Greetings to all !
((Due to a configuration error in our news-server, my original
posting did not make it to the outside world. Please excuse
the inconvenience if this is a re-posting for any of you.))
In our software, the client communicates with the server via
a SHM segment created by the server; the client just does a
'shmat' with address 0 (= let the system determine).
At a customer site, we now experienced some 'shmat' failures
with errno = EINVAL. They are intermittent and may occur at
peak load times, I cannot check the machine load from here.
Checking our code (which had no problems in that area for long time)
and the reference manual for 'shmat', we see no reason for that.
It just mentions 4 possible reasons for EINVAL:
1) The SHM_RDONLY and SHM_COPY flags are both set.

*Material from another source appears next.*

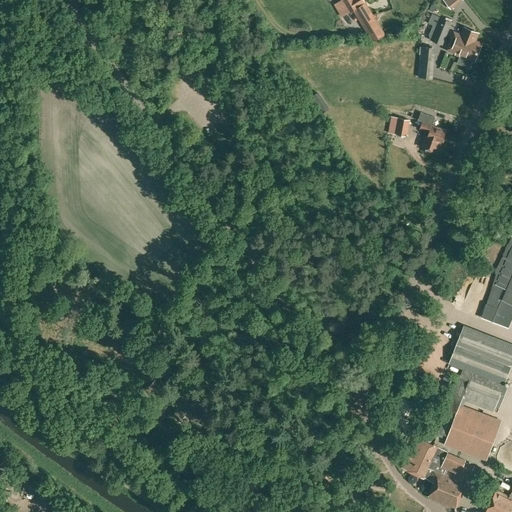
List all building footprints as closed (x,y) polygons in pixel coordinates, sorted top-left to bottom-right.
[(342,0),(343,0),(350,12),(354,10),(374,41),(386,34),(363,0),(342,0)] [(455,10),(467,0),(466,0),(448,0),(447,1),(455,10)] [(452,22),(441,18),(432,40),(443,45),(452,22)] [(476,42),(475,39),(476,39),(478,33),(465,27),(462,35),(454,32),(452,38),(453,39),(451,44),(450,44),(447,49),(475,61),(482,44),(477,42),(476,42)] [(432,48),(422,47),(419,77),(429,78),(432,48)] [(446,131),(432,126),(435,118),(420,112),(417,120),(422,122),(419,129),(429,133),(427,138),(425,137),(421,147),(436,153),(440,144),(441,144),(443,138),(446,131)] [(389,133),(406,136),(409,120),(392,117),(389,133)] [(498,271),(487,303),(499,308),(502,299),(511,303),(511,233),(511,235),(511,236),(509,244),(505,256),(499,270),(498,271)] [(448,409),(438,432),(448,436),(450,437),(448,442),(454,444),(456,439),(460,441),(457,449),(468,453),(470,453),(484,458),(486,457),(492,443),(491,441),(493,436),(495,434),(500,420),(459,404),(462,398),(464,399),(465,396),(495,408),(511,363),(511,344),(464,325),(449,363),(463,369),(459,380),(455,378),(449,394),(444,407),(448,409)] [(172,396),(155,380),(147,388),(163,405),(172,396)] [(425,388),(411,382),(405,395),(419,401),(425,388)] [(205,410),(195,403),(193,406),(184,399),(174,415),(180,419),(186,410),(194,415),(199,418),(205,410)] [(416,438),(402,467),(424,477),(425,476),(428,478),(428,479),(436,482),(430,496),(454,506),(455,506),(458,498),(466,482),(468,476),(469,477),(475,465),(465,461),(466,460),(458,457),(458,455),(448,450),(447,451),(424,440),(424,441),(416,438)] [(5,462),(0,461),(0,462),(0,483),(8,485),(9,481),(3,480),(5,471),(3,471),(5,462)] [(49,505),(49,506),(57,508),(58,499),(51,498),(52,492),(46,491),(46,486),(36,485),(35,492),(38,493),(37,500),(39,500),(39,503),(49,505)] [(23,488),(11,486),(9,494),(21,496),(23,488)] [(511,511),(511,490),(511,491),(511,493),(510,497),(496,490),(485,511),(511,511)]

2) The SharedMemoryID parameter is not a valid shared memory identifier.
3) The SharedMemoryAddress parameter is not equal to 0, and ...
points outside the address space of the process.
4) The SharedMemoryAddress parameter is not equal to 0,
the SHM_RND flag is not set in the SharedMemoryFlag parameter,
and ... points to a location outside of ...
In this case, both the code and the error message written by it agree:
1) The flag parameter is 0 - none set.
2) The ID is valid, a call to 'shmctl ( id, IPC_STAT, ...)'
(immediately after the error) returns information as expected.
The segment was created at server start (hours or days ago).
3+4) The address passed is 0.
The site runs AIX 4.3.2.0 on a 4-way SMP machine.
Questions:
a) Are there any known problems with 'shmat' in general,
or with AIX 4.3.2.0, or on SMP machines ?
b) Is there any specific PTF or other SW upgrade they should
install ?
c) Is there any other known reason for 'shmat' to return EINVAL
than the four I quoted from the manual ?
It now appears that the segment in question has the "delete"
flag set (but still exists because it is still attached by
some processes) - is this a reason for the errno value "EINVAL" ?
d) If the "delete" is the reason - are there any known problems
or effects which would cause AIX or some component to
accidentally delete a SHM segment, or to apply the "delete"
to another segment than the intended one ?
Two cases we analyzed both had it happen to ID 16 - any clue ?
Thank you for all hints.
Regards, Joerg Bruehe
--
Joerg Bruehe, SQL Datenbanksysteme GmbH, Berlin, Germany
(speaking only for himself)